Parts of the exercise
1. Before the records, the article on buying a ski vacation presents several kinds of ski vacation a reader might want. List every kind it names.
2. In the article on buying a ski vacation, what organization is Holly Rouillard with?
3. Write the next part of the article on buying a ski vacation, picking up after its final sentence.

Selected extract
+++

For the uninformed, purchasing a ski vacation may be as complicated as purchasing a vehicle. Many considerations cloud the dream.
With more than 25 major resorts in the West alone, and with a variety of packagers competing for the skier’s dollar, skiers should know which questions to ask so they won’t be disappointed when a resort doesn’t turn out to be what was expected.
“It’s important to know what you want out of a ski vacation and articulate that when purchasing a package in order to make an appropriate choice,” says Holly Rouillard of the Colorado Tourism Board.
Do you want a self-contained ski community designed for the skiing family, where every expense can be charged to the room and where nursery and teen centers help free parents to enjoy their vacation? Or is big name glitz and night life as important as the skiing?
Do you want a taste of the Old West, perhaps a mining town-turned-resort with Victorian relics tucked in the Rockies, remote from the fast lane and immune from lift lines? Or do you want to station yourself in the center of several ski areas where you can ski a different resort each day?

+++

Data listing
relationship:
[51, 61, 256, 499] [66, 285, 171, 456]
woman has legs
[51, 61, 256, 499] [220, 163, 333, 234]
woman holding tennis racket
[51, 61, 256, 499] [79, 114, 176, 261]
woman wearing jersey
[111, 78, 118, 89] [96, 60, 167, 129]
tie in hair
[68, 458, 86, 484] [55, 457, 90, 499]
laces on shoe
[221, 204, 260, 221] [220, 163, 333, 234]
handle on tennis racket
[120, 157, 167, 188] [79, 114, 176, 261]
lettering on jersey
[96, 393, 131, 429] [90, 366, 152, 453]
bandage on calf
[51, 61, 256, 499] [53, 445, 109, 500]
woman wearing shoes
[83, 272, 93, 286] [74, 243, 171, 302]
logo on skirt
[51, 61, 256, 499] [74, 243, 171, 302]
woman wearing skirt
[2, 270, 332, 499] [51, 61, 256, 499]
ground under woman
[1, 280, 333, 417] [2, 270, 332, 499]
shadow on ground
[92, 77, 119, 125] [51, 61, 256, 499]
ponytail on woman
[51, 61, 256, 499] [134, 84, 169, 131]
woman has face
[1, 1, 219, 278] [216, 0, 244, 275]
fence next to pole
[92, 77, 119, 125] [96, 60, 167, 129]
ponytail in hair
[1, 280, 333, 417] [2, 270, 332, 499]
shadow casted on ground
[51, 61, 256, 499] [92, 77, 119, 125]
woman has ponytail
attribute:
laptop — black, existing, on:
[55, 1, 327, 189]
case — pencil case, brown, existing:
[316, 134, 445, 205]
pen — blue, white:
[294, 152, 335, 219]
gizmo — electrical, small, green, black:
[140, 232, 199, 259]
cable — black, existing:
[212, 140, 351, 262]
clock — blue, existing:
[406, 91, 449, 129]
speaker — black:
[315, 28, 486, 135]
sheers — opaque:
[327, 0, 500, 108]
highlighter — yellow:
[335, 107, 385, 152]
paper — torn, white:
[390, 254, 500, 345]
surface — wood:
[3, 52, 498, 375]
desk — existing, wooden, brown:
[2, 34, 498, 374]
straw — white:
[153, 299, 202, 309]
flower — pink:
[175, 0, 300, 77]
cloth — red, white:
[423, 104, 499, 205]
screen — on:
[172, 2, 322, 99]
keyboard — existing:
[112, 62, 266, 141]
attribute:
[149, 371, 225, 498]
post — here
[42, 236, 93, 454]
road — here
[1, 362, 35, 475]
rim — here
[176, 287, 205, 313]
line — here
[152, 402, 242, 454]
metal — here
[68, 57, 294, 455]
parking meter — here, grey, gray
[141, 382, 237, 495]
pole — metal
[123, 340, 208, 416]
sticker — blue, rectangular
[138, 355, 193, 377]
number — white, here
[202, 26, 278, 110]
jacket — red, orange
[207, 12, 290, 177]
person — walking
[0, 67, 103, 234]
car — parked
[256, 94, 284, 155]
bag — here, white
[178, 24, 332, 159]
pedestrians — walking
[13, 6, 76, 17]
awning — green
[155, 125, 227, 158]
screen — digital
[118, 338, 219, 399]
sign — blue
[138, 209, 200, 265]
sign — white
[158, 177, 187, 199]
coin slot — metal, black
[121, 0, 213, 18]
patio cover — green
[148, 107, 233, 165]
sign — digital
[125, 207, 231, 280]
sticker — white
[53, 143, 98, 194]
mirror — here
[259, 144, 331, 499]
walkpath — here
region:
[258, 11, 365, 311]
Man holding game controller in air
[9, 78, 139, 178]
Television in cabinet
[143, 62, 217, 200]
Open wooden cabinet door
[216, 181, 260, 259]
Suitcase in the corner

+++

Responses per task
1.
- A self-contained ski community designed for the skiing family, with expenses charged to the room and nursery and teen centers
- Big name glitz and night life
- A taste of the Old West, such as a mining town-turned-resort with Victorian relics in the Rockies
- A base in the center of several ski areas, so you can ski a different resort each day

2. The Colorado Tourism Board.

3.
When you know your own needs, the next step is to learn the options. In the fall, most metropolitan areas have consumer ski shows where ski areas and trip packagers display their offerings. Ask them about the ambience of the town, the vertical drop of the ski area, the ratio of beginner to intermediate and advanced runs, the percentage of the mountain groomed nightly, the average weekend lift line wait, child-care facilities, the months when good skiing is expected--and begin making comparisons of what you find.
Ski packages generally fall into three categories:
--Resort packages covering lodging, lift tickets and possibly lessons, sold directly by the resort;
--Ground packages covering lodging, lift tickets and transfers to and from an airport;
--Complete packages, including air fare.
The last two types are packaged by airlines or travel wholesalers and sold directly at consumer ski shows, through travel agencies or by calling toll-free numbers advertised in newspaper travel sections and ski magazines, sporting goods stores and ski shows.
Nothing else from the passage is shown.